## START SELECTED TEXT

I thank the Minister. He has addressed the issues and I appreciate the commitments that he has given to ensuring that all the future machinery of intra-governmental communication between the Treasury and the devolved Administration will ensure that there is, in the terms that he used, “full Executive visibility.” Of course, my amendment does not just address the issue of Executive visibility but is intended to ensure that the Assembly can never feel that it was left behind the pillar when important changes that affected the scope, or the relevance, of its powers were made. It is clear from what the Minister has said that he hopes that that Executive visibility does extend to the Assembly being duly sighted of things. I am certainly content with that. I prefer legislation to include a bit more in terms of laying down good practice and building good “Highway Code” standards. There will be difficult traffic and arguments about how clear the lines were at junctions when it comes to some decisions, so I prefer things to be clearer, but that would not lead me to press the amendments to a vote. I look forward to the Minister being able to work with the devolved Ministers and others to ensure that, as more of the scheme is developed, people are content with not just how it starts, but how it will continue to operate—I hope, successfully—over many years. I beg to ask leave to withdraw the amendment.
Clause 1 makes the main changes needed to allow Northern Ireland to set its own rate of corporation tax for specified activities and adapts the rules in a number of areas of the corporation tax regime to allow for the existence of a different rate of corporation tax in Northern Ireland from that of the rest of the UK. Since 2010, the Government have cut the UK main rate of corporation tax from 28% to 21%, and it will fall further later this year to 20%, giving the UK the joint lowest corporation tax rate in the G20. The small profits rate has been cut to 20%. The cuts are an essential part of the Government’s successful long-term economic plan to make the UK more competitive, supporting business investment and job creation.
However, Northern Ireland has a unique economic position in the UK. I will start by reminding the Committee, briefly, about the arguments in favour of Northern Ireland having its own rate of corporation tax. They were first set out in the consultation “Rebalancing the Northern Ireland economy” in 2011, which highlighted the unique economic challenges that Northern Ireland faces: namely, its demographic and location—uniquely in the UK, it has a land border with another country; its reliance on the public sector; and its legacy of 30 years of the troubles.

## END SELECTED TEXT

REQUESTS:
A. In the corporation tax debate, restate the passage from "Clause 1 makes" to "and job creation.", swapping "corporation tax" for "business tax".
B. According to the corporation tax debate, in what year was the consultation "Rebalancing the Northern Ireland economy" first set out?
C. Decide whether each statement agrees with the corporation tax debate, and support each answer with a quotation: (i) The speaker who withdraws the amendment intends to press the amendments to a vote. (ii) The small profits rate has been cut to 20%. (iii) Northern Ireland is the only part of the UK with a land border with another country.

## START INFORMATION SHOWN

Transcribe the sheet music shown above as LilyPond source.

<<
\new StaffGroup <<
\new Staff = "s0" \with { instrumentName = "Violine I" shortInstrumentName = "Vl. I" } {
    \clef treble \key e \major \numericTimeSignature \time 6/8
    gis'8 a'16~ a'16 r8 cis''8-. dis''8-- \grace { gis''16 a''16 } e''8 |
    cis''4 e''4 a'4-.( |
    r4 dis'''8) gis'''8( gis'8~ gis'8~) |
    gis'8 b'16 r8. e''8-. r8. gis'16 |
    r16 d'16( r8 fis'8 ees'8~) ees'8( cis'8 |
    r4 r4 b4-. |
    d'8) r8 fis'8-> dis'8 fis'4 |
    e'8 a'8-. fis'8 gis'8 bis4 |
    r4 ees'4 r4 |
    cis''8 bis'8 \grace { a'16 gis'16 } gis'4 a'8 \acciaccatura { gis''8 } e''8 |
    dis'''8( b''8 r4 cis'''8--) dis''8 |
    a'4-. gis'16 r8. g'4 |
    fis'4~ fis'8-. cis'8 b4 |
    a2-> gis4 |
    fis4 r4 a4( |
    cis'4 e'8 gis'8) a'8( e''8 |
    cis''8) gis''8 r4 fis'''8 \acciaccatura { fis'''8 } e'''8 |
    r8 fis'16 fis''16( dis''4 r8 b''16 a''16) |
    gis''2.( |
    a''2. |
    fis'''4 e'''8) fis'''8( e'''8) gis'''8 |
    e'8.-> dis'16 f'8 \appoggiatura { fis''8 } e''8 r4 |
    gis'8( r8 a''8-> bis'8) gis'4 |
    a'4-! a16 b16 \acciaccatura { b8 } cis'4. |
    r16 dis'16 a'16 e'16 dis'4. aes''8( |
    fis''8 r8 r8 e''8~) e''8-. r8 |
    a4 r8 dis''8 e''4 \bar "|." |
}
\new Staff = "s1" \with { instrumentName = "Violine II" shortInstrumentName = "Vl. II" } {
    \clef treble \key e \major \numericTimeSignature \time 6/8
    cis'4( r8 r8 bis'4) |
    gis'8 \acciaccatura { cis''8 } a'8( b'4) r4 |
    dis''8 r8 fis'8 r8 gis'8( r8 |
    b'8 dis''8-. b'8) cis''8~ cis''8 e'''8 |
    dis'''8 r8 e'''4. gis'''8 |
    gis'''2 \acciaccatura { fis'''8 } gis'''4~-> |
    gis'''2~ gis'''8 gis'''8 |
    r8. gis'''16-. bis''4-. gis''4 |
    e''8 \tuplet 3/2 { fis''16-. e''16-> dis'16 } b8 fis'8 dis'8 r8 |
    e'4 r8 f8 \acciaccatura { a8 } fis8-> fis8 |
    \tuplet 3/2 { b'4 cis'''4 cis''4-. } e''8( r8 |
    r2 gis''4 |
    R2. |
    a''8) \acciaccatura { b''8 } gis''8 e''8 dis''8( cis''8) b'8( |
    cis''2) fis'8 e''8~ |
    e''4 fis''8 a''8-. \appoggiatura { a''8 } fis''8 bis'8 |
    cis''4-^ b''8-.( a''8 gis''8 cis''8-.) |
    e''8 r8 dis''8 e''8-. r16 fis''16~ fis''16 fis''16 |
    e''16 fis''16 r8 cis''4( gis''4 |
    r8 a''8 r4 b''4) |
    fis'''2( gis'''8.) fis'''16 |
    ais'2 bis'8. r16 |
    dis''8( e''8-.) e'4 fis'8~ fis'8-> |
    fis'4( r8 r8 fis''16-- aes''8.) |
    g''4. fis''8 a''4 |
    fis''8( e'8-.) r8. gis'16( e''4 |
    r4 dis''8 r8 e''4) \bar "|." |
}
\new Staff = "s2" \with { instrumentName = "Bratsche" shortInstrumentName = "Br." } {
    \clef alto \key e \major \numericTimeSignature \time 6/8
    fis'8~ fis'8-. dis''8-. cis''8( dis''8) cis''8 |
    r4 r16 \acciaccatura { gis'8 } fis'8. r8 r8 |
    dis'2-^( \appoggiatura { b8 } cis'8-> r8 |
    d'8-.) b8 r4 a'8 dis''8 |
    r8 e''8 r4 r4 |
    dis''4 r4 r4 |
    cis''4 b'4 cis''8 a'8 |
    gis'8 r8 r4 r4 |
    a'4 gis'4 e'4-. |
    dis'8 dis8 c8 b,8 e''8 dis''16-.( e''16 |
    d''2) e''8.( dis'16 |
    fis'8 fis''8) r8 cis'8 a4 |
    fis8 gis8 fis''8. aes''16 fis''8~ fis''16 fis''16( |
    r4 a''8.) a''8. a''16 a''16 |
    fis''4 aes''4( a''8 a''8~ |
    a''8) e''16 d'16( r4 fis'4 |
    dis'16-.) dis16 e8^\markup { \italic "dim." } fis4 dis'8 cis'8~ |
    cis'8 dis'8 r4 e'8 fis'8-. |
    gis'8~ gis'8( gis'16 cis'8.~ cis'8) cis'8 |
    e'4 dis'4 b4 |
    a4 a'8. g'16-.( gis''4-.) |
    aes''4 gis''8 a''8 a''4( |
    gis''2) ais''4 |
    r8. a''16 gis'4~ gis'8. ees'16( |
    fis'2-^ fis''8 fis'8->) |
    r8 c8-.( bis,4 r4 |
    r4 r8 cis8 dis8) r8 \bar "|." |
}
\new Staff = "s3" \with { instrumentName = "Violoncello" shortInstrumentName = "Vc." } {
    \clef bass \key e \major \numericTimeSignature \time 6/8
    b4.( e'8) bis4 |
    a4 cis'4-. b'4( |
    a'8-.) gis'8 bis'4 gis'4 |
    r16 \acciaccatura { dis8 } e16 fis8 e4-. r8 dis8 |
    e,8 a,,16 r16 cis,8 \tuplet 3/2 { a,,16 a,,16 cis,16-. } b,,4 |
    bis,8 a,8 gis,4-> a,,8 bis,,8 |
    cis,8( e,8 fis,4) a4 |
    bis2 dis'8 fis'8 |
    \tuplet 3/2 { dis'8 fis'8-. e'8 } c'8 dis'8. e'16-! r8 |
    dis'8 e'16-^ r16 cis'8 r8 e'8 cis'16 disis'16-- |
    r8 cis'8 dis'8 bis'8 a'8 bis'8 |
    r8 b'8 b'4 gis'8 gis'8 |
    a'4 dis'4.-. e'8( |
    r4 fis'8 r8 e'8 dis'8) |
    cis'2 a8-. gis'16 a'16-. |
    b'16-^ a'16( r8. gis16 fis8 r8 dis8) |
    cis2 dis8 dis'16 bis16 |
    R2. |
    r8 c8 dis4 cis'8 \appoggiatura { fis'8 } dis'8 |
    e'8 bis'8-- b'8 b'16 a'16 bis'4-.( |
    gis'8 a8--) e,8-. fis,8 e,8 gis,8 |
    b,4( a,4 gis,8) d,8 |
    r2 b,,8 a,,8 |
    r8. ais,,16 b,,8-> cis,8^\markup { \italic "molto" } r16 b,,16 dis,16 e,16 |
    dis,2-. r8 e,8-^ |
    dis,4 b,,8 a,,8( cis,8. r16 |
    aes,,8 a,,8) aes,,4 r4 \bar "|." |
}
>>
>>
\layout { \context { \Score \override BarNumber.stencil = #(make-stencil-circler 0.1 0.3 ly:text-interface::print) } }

## END INFORMATION SHOWN

RESPONSES PER TASK:
A.
Clause 1 makes the main changes needed to allow Northern Ireland to set its own rate of business tax for specified activities and adapts the rules in a number of areas of the business tax regime to allow for the existence of a different rate of business tax in Northern Ireland from that of the rest of the UK. Since 2010, the Government have cut the UK main rate of business tax from 28% to 21%, and it will fall further later this year to 20%, giving the UK the joint lowest business tax rate in the G20. The small profits rate has been cut to 20%. The cuts are an essential part of the Government’s successful long-term economic plan to make the UK more competitive, supporting business investment and job creation.

B. 2011

C.
(i) No: "that would not lead me to press the amendments to a vote."
(ii) Yes: "The small profits rate has been cut to 20%."
(iii) Yes: "uniquely in the UK, it has a land border with another country"